Além disso, é primordial que o financiamento de ciência e tecnologia seja uma política de estado, sem depender da decisão de cada governo. A sugestão de Norberto Prestes é seguir o exemplo da Índia, definindo aquilo que é essencial para o país, a fim de concentrar os investimentos.
“Devíamos ter um planejamento com financiamento contínuo, porque aí se reforça não só a infraestrutura, mas a equipe. Temos pesquisadores e massa crítica para o desenvolvimento de medicamentos e vacinas. Essa é uma falha que não é só deste governo, são anos de um problema de desenvolvimento biotecnológico”, destaca Anamélia Lorenzetti Bocca.
Apesar de o caminho parecer claro, mesmo com a pandemia e a mudança da visão da sociedade quanto à importância da autonomia em medicamentos e vacinas, a reestruturação teria de ser pesada, e não há nada que aponte para essa direção.
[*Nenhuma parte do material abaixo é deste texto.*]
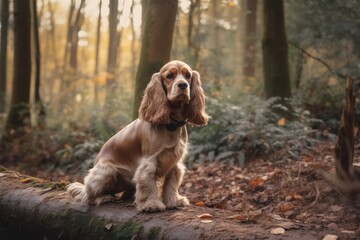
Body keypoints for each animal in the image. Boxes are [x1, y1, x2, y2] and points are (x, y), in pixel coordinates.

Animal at [66, 60, 210, 212]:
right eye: (169, 76)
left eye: (188, 75)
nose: (183, 85)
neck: (171, 124)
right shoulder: (149, 161)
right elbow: (148, 183)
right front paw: (151, 203)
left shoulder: (175, 162)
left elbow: (171, 183)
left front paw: (174, 200)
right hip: (107, 170)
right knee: (87, 196)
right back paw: (103, 197)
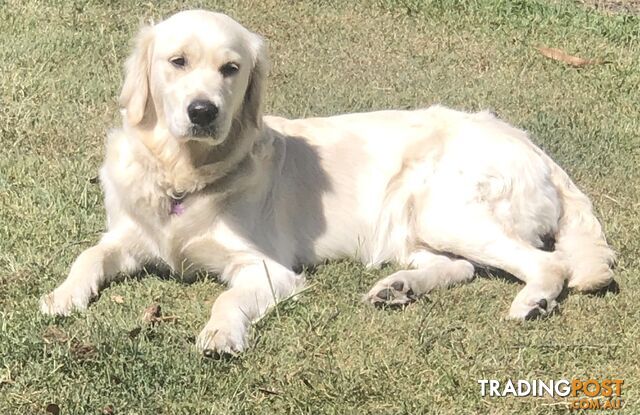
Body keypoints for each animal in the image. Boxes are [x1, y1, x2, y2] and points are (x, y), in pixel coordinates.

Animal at [41, 9, 616, 354]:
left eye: (231, 68)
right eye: (176, 61)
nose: (203, 111)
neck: (183, 174)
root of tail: (531, 144)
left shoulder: (267, 268)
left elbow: (227, 299)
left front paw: (220, 334)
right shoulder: (131, 235)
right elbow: (88, 255)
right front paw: (61, 297)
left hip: (445, 209)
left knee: (549, 263)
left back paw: (532, 302)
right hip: (418, 225)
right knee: (461, 268)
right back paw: (397, 289)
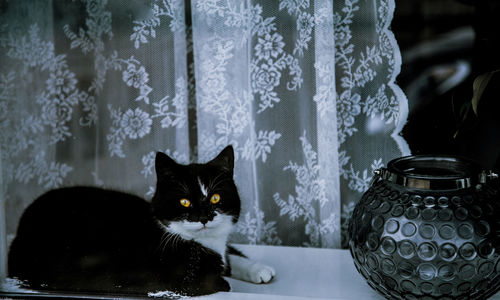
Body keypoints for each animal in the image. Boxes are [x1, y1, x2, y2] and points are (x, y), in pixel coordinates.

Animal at [7, 145, 274, 296]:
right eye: (185, 202)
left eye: (216, 197)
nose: (204, 217)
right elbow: (218, 280)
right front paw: (226, 277)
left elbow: (228, 255)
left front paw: (258, 268)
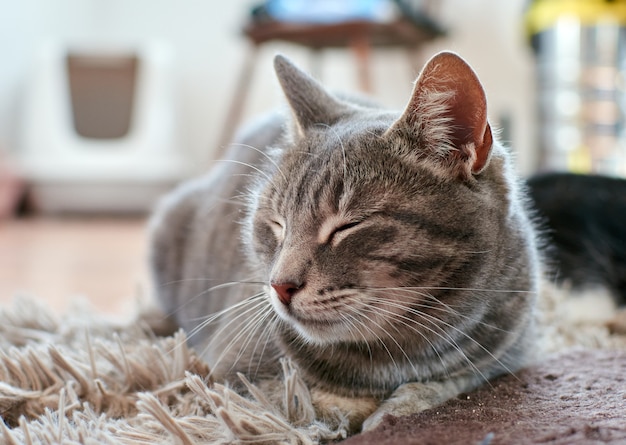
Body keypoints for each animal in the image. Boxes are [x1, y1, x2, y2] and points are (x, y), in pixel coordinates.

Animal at [149, 51, 540, 430]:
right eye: (277, 225)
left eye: (347, 226)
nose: (279, 286)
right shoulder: (232, 373)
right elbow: (298, 405)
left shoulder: (509, 356)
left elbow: (450, 384)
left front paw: (396, 408)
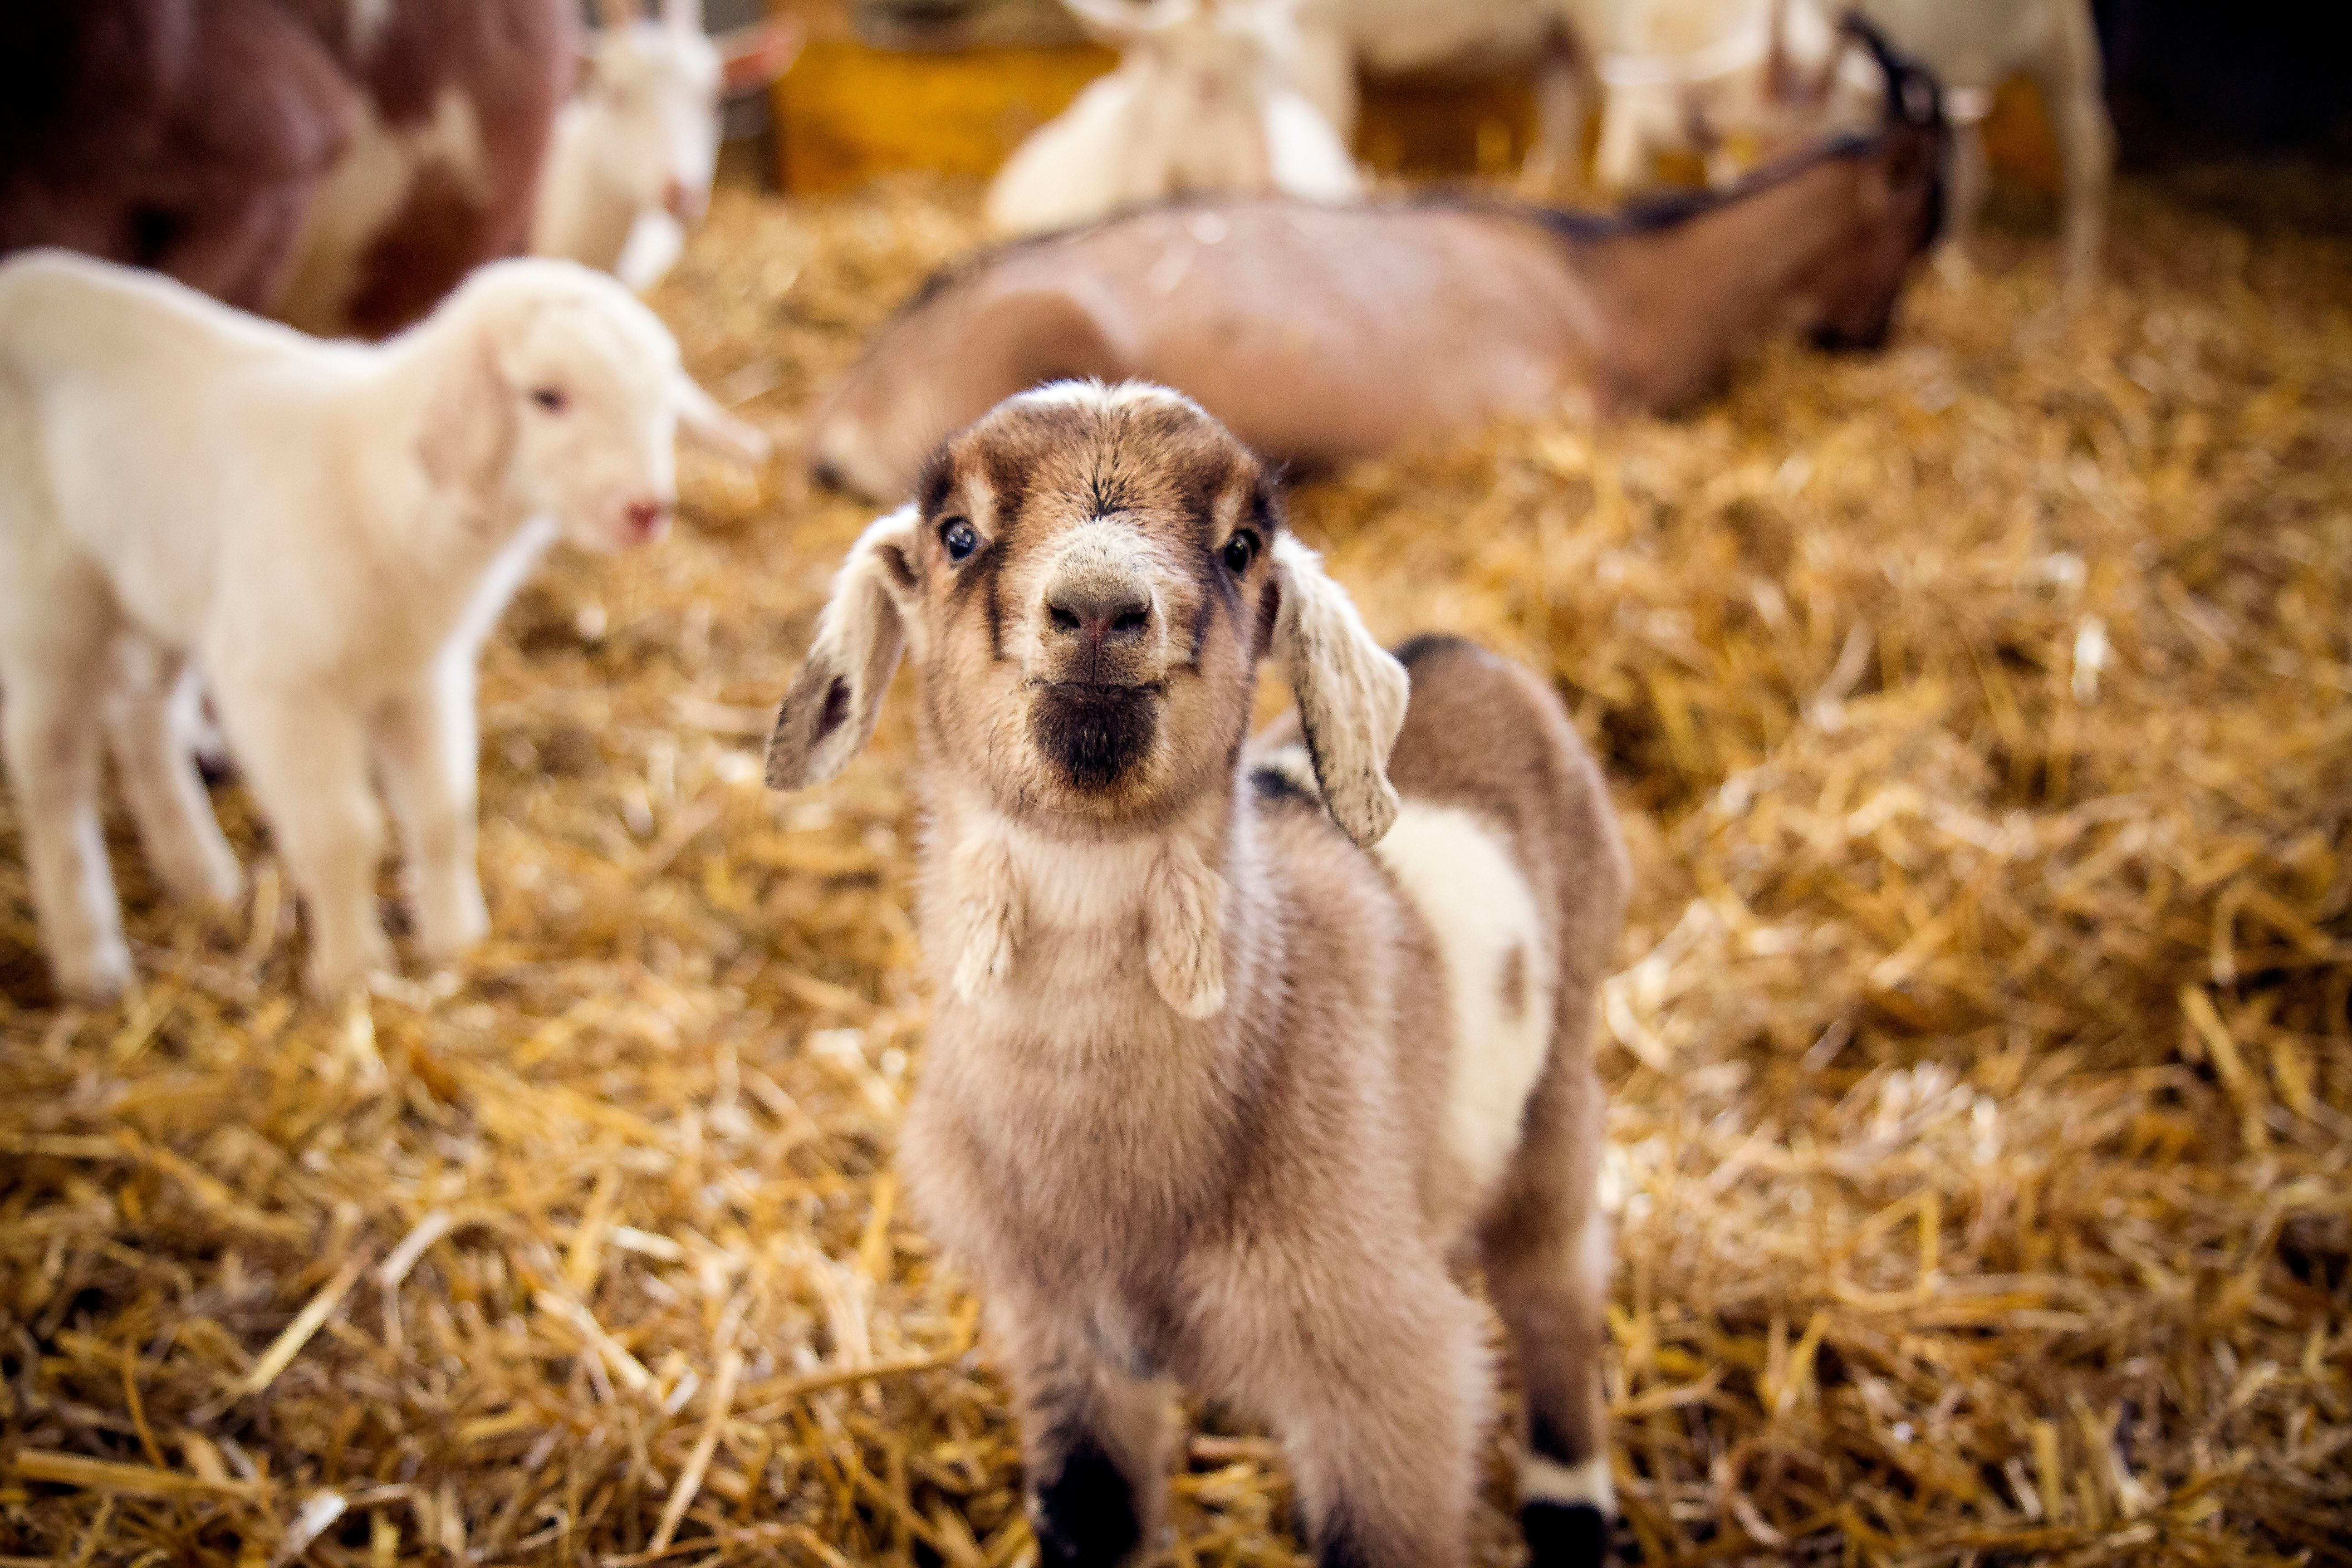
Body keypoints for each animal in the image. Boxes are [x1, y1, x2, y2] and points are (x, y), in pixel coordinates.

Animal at [0, 251, 737, 1003]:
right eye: (547, 397)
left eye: (662, 401)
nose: (647, 510)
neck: (382, 499)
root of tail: (22, 275)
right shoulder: (277, 685)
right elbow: (340, 832)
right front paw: (353, 972)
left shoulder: (421, 673)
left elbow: (443, 809)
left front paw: (456, 941)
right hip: (47, 596)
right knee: (48, 756)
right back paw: (89, 956)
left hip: (154, 578)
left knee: (142, 712)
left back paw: (198, 873)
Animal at [766, 381, 1630, 1568]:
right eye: (957, 533)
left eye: (1240, 545)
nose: (1098, 611)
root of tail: (1460, 648)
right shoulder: (1060, 1338)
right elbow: (1091, 1514)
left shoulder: (1387, 1380)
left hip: (1564, 1062)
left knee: (1554, 1276)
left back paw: (1569, 1499)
“Vamos continuar patinando sem conseguir sair do lugar. A Covid-19 escancarou falhas estruturais muito profundas e vai exigir tempo de planejamento. Mas não há anúncio do governo ou pressão feita pela sociedade. O povo não tem ligação emocional com a pesquisa e, por isso, é uma área que pode ser cortada sem muito impacto político”, analisa Almeida.
Norberto Prestes lembra que, a longo prazo, levando em consideração o tamanho da população brasileira, importar tudo é um “tiro no pé”. “Temos capacidade para reagir. Há muita gente competente neste país, é questão de estruturar e fazer acontecer. Torço para isso”, conclui.